Humans can feel molecular differences between nearly identical surfaces

(Nanowerk News) How sensitive is the human sense of touch? Sensitive enough to feel the difference between surfaces that differ by just a single layer of molecules, a team of researchers at the University of California San Diego has shown.
"This is the greatest tactile sensitivity that has ever been shown in humans," said Darren Lipomi, a professor of nanoengineering and member of the Center for Wearable Sensors at the UC San Diego Jacobs School of Engineering, who led the interdisciplinary project with V. S. Ramachandran, director of the Center for Brain and Cognition and distinguished professor in the Department of Psychology at UC San Diego.
Humans can easily feel the difference between many everyday surfaces such as glass, metal, wood and plastic. That's because these surfaces have different textures or draw heat away from the finger at different rates. But UC San Diego researchers wondered, if they kept all these large-scale effects equal and changed only the topmost layer of molecules, could humans still detect the difference using their sense of touch? And if so, how?
Researchers say this fundamental knowledge will be useful for developing electronic skin, prosthetics that can feel, advanced haptic technology for virtual and augmented reality and more.
Unsophisticated haptic technologies exist in the form of rumble packs in video game controllers or smartphones that shake, Lipomi added. "But reproducing realistic tactile sensations is difficult because we don't yet fully understand the basic ways in which materials interact with the sense of touch."
"Today's technologies allow us to see and hear what's happening, but we can't feel it," said Cody Carpenter, a nanoengineering Ph.D. student at UC San Diego and co-first author of the study. "We have state-of-the-art speakers, phones and high-resolution screens that are visually and aurally engaging, but what's missing is the sense of touch. Adding that ingredient is a driving force behind this work."
This study is the first to combine materials science and psychophysics to understand how humans perceive touch. "Receptors processing sensations from our skin are phylogenetically the most ancient, but far from being primitive they have had time to evolve extraordinarily subtle strategies for discerning surfaces--whether a lover's caress or a tickle or the raw tactile feel of metal, wood, paper, etc.
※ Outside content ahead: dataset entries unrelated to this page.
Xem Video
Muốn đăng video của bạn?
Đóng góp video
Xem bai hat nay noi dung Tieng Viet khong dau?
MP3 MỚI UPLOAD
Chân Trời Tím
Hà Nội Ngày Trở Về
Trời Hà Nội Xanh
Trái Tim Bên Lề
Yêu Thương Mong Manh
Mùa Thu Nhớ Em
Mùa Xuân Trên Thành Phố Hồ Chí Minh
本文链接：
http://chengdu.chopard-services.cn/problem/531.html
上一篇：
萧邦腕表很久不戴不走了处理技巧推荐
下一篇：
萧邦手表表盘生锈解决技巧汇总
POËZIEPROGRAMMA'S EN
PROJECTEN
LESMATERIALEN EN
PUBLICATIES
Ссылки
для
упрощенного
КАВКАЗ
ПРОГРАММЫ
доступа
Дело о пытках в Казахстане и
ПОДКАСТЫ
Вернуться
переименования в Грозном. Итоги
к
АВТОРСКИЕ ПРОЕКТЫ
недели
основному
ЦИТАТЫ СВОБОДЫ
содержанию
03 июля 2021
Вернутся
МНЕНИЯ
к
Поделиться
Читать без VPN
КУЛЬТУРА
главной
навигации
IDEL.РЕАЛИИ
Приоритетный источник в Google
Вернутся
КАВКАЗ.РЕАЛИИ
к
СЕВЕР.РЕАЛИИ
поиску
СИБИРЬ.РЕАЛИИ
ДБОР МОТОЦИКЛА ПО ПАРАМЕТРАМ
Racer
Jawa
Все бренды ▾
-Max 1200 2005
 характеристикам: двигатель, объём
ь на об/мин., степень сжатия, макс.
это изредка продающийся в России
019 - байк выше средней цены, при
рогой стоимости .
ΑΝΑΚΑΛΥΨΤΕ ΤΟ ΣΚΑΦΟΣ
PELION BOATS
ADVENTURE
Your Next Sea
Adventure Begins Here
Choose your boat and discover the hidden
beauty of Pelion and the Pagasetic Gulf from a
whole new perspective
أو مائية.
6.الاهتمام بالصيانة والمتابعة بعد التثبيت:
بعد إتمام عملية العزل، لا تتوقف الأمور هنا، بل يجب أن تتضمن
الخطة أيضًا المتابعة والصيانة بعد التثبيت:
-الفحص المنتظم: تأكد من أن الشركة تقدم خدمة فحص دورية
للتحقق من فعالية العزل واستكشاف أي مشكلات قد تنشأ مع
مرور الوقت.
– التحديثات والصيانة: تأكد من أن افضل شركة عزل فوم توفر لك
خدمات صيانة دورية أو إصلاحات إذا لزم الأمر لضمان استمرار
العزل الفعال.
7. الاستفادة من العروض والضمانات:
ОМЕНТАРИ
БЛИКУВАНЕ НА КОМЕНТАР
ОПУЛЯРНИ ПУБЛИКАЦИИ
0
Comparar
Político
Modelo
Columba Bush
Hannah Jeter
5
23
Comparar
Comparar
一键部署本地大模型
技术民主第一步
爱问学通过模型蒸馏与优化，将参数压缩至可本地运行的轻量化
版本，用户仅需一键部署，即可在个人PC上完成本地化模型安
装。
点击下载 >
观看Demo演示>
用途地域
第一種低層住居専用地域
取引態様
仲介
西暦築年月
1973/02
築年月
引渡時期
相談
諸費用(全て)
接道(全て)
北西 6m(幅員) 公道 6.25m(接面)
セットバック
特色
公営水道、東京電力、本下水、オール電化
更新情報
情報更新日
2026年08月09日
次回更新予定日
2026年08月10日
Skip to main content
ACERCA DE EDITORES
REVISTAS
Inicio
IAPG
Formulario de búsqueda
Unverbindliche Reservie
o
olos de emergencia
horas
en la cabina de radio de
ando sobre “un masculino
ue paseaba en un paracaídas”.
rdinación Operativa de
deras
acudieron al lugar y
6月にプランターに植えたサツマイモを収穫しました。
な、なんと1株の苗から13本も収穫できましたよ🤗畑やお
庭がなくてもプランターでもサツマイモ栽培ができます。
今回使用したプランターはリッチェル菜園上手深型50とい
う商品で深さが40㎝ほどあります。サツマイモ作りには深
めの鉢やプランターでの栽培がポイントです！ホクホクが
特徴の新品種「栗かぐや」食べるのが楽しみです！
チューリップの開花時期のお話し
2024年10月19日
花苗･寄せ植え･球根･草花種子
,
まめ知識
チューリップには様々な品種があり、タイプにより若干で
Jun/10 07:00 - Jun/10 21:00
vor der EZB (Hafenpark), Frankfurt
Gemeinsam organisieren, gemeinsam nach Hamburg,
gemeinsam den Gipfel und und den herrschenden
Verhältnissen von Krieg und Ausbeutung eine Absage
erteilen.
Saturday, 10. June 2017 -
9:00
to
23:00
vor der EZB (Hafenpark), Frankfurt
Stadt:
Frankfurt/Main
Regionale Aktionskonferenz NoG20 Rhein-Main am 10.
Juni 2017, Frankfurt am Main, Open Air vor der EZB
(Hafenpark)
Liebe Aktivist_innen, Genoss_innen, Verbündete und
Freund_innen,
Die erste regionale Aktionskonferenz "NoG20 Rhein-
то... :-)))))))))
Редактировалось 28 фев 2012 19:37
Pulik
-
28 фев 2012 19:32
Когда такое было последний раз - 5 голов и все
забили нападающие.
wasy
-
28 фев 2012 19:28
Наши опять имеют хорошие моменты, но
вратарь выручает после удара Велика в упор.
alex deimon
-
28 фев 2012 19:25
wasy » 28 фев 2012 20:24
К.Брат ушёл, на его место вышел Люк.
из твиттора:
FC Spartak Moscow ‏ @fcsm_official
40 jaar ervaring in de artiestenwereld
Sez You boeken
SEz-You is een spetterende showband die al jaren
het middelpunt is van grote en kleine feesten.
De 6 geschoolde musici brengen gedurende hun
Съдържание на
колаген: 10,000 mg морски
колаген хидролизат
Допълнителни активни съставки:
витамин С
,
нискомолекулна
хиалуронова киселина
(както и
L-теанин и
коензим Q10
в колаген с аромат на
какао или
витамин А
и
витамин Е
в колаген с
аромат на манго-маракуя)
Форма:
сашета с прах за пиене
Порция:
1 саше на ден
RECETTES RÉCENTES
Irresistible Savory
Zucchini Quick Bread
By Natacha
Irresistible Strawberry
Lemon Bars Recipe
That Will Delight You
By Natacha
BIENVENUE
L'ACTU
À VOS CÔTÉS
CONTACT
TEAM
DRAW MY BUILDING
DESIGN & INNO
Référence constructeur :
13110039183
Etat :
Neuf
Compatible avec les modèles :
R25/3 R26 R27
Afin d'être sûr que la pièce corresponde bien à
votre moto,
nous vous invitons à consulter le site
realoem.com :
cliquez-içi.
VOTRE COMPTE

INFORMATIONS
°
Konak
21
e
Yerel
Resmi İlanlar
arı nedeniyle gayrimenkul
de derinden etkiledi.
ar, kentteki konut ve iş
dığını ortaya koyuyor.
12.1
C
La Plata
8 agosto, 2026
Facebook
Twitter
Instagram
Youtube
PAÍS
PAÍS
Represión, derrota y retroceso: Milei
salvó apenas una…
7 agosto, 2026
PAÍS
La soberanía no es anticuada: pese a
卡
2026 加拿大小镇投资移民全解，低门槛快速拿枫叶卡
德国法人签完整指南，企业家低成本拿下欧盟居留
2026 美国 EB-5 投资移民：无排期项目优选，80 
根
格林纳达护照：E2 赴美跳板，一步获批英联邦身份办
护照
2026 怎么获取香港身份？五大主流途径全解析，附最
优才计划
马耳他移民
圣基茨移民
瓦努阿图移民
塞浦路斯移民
This study is one of the first to demonstrate the range of sophistication and exquisite sensitivity of tactile sensations. It paves the way, perhaps, for a whole new approach to tactile psychophysics," Ramachandran said.

Super-sensitive touch

In a paper published in Materials Horizons ("Human ability to discriminate surface chemistry by touch"), UC San Diego researchers tested whether human subjects could distinguish--by dragging or tapping a finger across the surface--between smooth silicon wafers that differed only in their single topmost layer of molecules. One surface was a single oxidized layer made mostly of oxygen atoms. The other was a single Teflon-like layer made of fluorine and carbon atoms. Both surfaces looked identical and felt similar enough that some subjects could not differentiate between them at all.
According to the researchers, human subjects can feel these differences because of a phenomenon known as stick-slip friction, which is the jerking motion that occurs when two objects at rest start to slide against each other. This phenomenon is responsible for the musical notes played by running a wet finger along the rim of a wine glass, the sound of a squeaky door hinge or the noise of a stopping train. In this case, each surface has a different stick-slip frequency due to the identity of the molecules in the topmost layer.
In one test, 15 subjects were tasked with feeling three surfaces and identifying the one surface that differed from the other two. Subjects correctly identified the differences 71 percent of the time.
In another test, subjects were given three different strips of silicon wafer, each strip containing a different sequence of 8 patches of oxidized and Teflon-like surfaces. Each sequence represented an 8-digit string of 0s and 1s, which encoded for a particular letter in the ASCII alphabet. Subjects were asked to "read" these sequences by dragging a finger from one end of the strip to the other and noting which patches in the sequence were the oxidized surfaces and which were the Teflon-like surfaces. In this experiment, 10 out of 11 subjects decoded the bits needed to spell the word "Lab" (with the correct upper and lowercase letters) more than 50 percent of the time. Subjects spent an average of 4.5 minutes to decode each letter.
"A human may be slower than a nanobit per second in terms of reading digital information, but this experiment shows a potentially neat way to do chemical communications using our sense of touch instead of sight," Lipomi said.

Basic model of touch

The researchers also found that these surfaces can be differentiated depending on how fast the finger drags and how much force it applies across the surface. The researchers modeled the touch experiments using a "mock finger," a finger-like device made of an organic polymer that's connected by a spring to a force sensor. The mock finger was dragged across the different surfaces using multiple combinations of force and swiping velocity. The researchers plotted the data and found that the surfaces could be distinguished given certain combinations of velocity and force. Meanwhile, other combinations made the surfaces indistinguishable from each other.
"Our results reveal a remarkable human ability to quickly home in on the right combinations of forces and swiping velocities required to feel the difference between these surfaces. They don't need to reconstruct an entire matrix of data points one by one as we did in our experiments," Lipomi said.
"It's also interesting that the mock finger device, which doesn't have anything resembling the hundreds of nerves in our skin, has just one force sensor and is still able to get the information needed to feel the difference in these surfaces. This tells us it's not just the mechanoreceptors in the skin, but receptors in the ligaments, knuckles, wrist, elbow and shoulder that could be enabling humans to sense minute differences using touch," he added.